= Digestion (alchemy) =

Process of applying heat over weeks

In alchemy, digestion refers to the process by which raw materials are transformed into a more purified or refined state. This concept is akin to the biological process of digestion in living organisms, where food is broken down into simpler forms for nourishment. However, in alchemy, digestion is metaphorical and symbolic rather than biological. The term is often used to describe the maturation of materials, where a substance undergoes a series of stages that lead to its ultimate transformation. This process typically involves heat, moisture, and time, allowing the substance to be 'digested' or broken down into its essence. Alchemy describes several stages of digestion, which are critical to achieving the 'philosopher's stone,' the legendary substance thought to grant immortality and the ability to transmute base metals into gold.
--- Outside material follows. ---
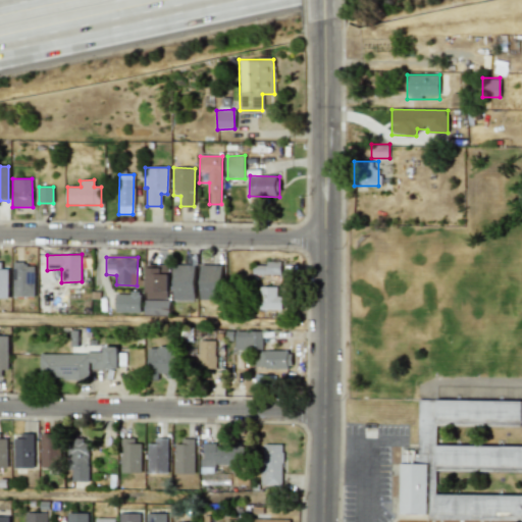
[(0,298),(8,299),(8,262),(0,262),(0,298)]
The alchemists believed that artificial metallic transmutation was possible as an analogy to what appeared to be a naturally occurring process of base metals being transformed into more noble ones, as their compositions were slowly altered over a period of thousands of years by the action of subterranean heat and water.

== The key stages ==

=== Calcination ===
This is the initial stage where the material is subjected to heat, leading to the release of volatile substances. In this phase, the material is broken down into ash, representing the stripping away of impurities.

=== Dissolution ===
Following calcination, the ashes are dissolved in a liquid, often water or an acidic solution. This step symbolizes the dissolution of the ego and the surrender of the self, paving the way for spiritual and material transformation.

=== Separation ===
The next phase involves separating the dissolved substance from any residual impurities. This process highlights the importance of discernment in both material and spiritual contexts.

=== Conjunction ===
After separation, the purified elements are recombined, creating a new, more refined substance. This symbolizes the integration of opposites, such as the masculine and feminine, leading to balance and harmony.

=== Fermentation ===
This stage represents a new birth or awakening. The material is subjected to processes that invoke change, often aided by the introduction of a 'soul' or spirit to the mixture.

=== Distillation ===
After fermentation, the mixture undergoes distillation, where it is purified through boiling and condensation. This step is crucial for removing remaining impurities and concentrating the essence of the material.

=== Coagulation ===
The final stage of digestion involves the solidification of the purified substance into its ultimate form. This symbolizes the achievement of the philosopher's stone, a representation of perfection and enlightenment.